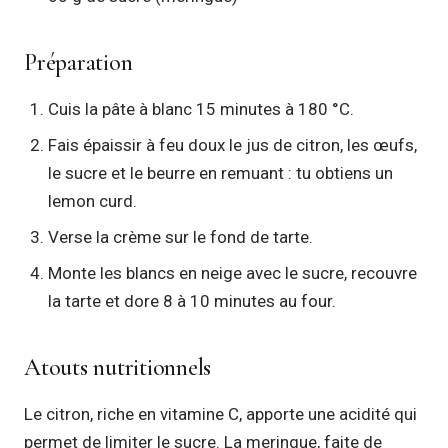
Préparation
Cuis la pâte à blanc 15 minutes à 180 °C.
Fais épaissir à feu doux le jus de citron, les œufs,
le sucre et le beurre en remuant : tu obtiens un
lemon curd.
Verse la crème sur le fond de tarte.
Monte les blancs en neige avec le sucre, recouvre
la tarte et dore 8 à 10 minutes au four.
Atouts nutritionnels
Le citron, riche en vitamine C, apporte une acidité qui
permet de limiter le sucre. La meringue, faite de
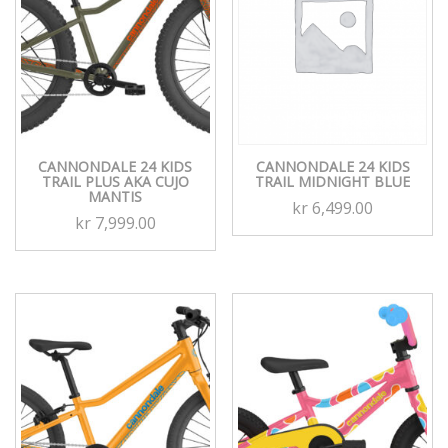
CANNONDALE 24 KIDS
CANNONDALE 24 KIDS
TRAIL MIDNIGHT BLUE
TRAIL PLUS AKA CUJO
MANTIS
kr
6,499.00
kr
7,999.00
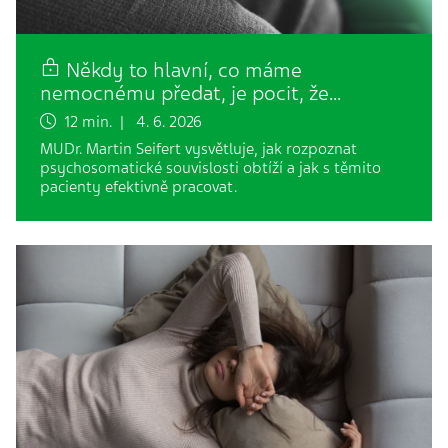
Někdy to hlavní, co máme
nemocnému předat, je pocit, že…
12 min. | 4. 6. 2026
MUDr. Martin Seifert vysvětluje, jak rozpoznat
psychosomatické souvislosti obtíží a jak s těmito
pacienty efektivně pracovat.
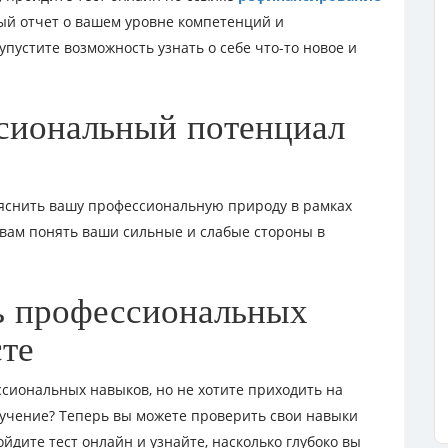
ный отчет о вашем уровне компетенций и
пустите возможность узнать о себе что-то новое и
сиональный потенциал
ыяснить вашу профессиональную природу в рамках
вам понять ваши сильные и слабые стороны в
ь профессиональных
сте
сиональных навыков, но не хотите приходить на
учение? Теперь вы можете проверить свои навыки
йдите тест онлайн и узнайте, насколько глубоко вы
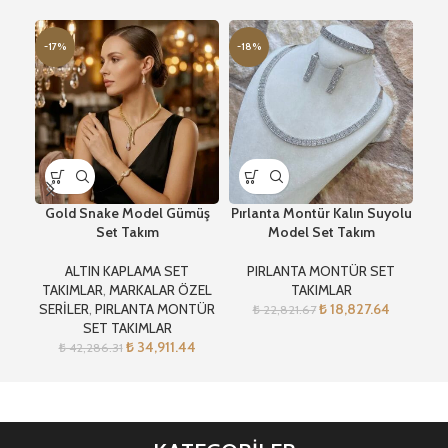
-17%
-18%
-1
Gold Snake Model Gümüş
Pırlanta Montür Kalın Suyolu
Pır
Set Takım
Model Set Takım
ALTIN KAPLAMA SET
PIRLANTA MONTÜR SET
TAKIMLAR
,
MARKALAR ÖZEL
TAKIMLAR
SERİLER
,
PIRLANTA MONTÜR
₺
18,827.64
₺
22,821.67
SET TAKIMLAR
₺
34,911.44
₺
42,286.31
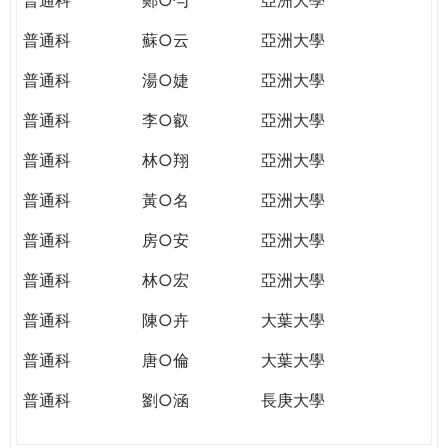
普通科
蘇○云
亞洲大學
普通科
湯○婕
亞洲大學
普通科
李○叡
亞洲大學
普通科
林○翔
亞洲大學
普通科
黃○名
亞洲大學
普通科
房○安
亞洲大學
普通科
林○宏
亞洲大學
普通科
陳○卉
大葉大學
普通科
唐○倫
大葉大學
普通科
劉○涵
長庚大學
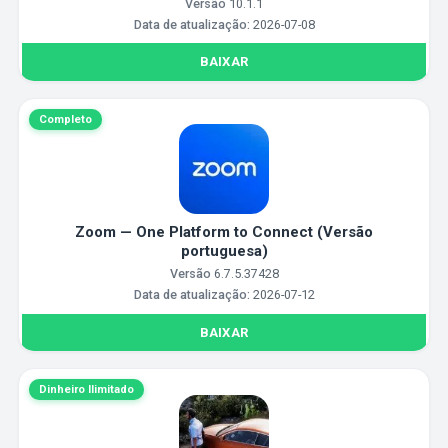
Versão
10.1.1
Data de atualização:
2026-07-08
BAIXAR
Completo
Zoom — One Platform to Connect (Versão
portuguesa)
Versão
6.7.5.37428
Data de atualização:
2026-07-12
BAIXAR
Dinheiro Ilimitado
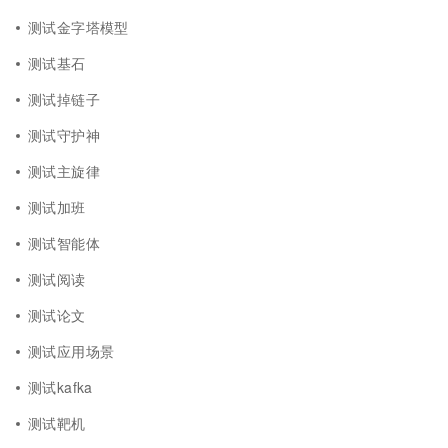
测试金字塔模型
测试基石
测试掉链子
测试守护神
测试主旋律
测试加班
测试智能体
测试阅读
测试论文
测试应用场景
测试kafka
测试靶机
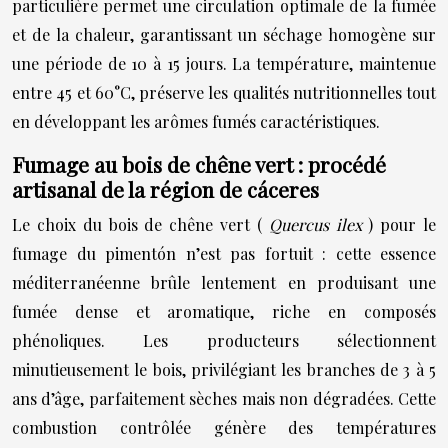
particulière permet une circulation optimale de la fumée
et de la chaleur, garantissant un séchage homogène sur
une période de 10 à 15 jours. La température, maintenue
entre 45 et 60°C, préserve les qualités nutritionnelles tout
en développant les arômes fumés caractéristiques.
Fumage au bois de chêne vert : procédé
artisanal de la région de cáceres
Le choix du bois de chêne vert (
Quercus ilex
) pour le
fumage du pimentón n’est pas fortuit : cette essence
méditerranéenne brûle lentement en produisant une
fumée dense et aromatique, riche en composés
phénoliques. Les producteurs sélectionnent
minutieusement le bois, privilégiant les branches de 3 à 5
ans d’âge, parfaitement sèches mais non dégradées. Cette
combustion contrôlée génère des températures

Work instructions> Please restate word for word the lines of the material above, beginning with the one that holds "fumée dense et aromatique, riche en composés" and ending with the last.

Solution to this problem>
fumée dense et aromatique, riche en composés
phénoliques. Les producteurs sélectionnent
minutieusement le bois, privilégiant les branches de 3 à 5
ans d’âge, parfaitement sèches mais non dégradées. Cette
combustion contrôlée génère des températures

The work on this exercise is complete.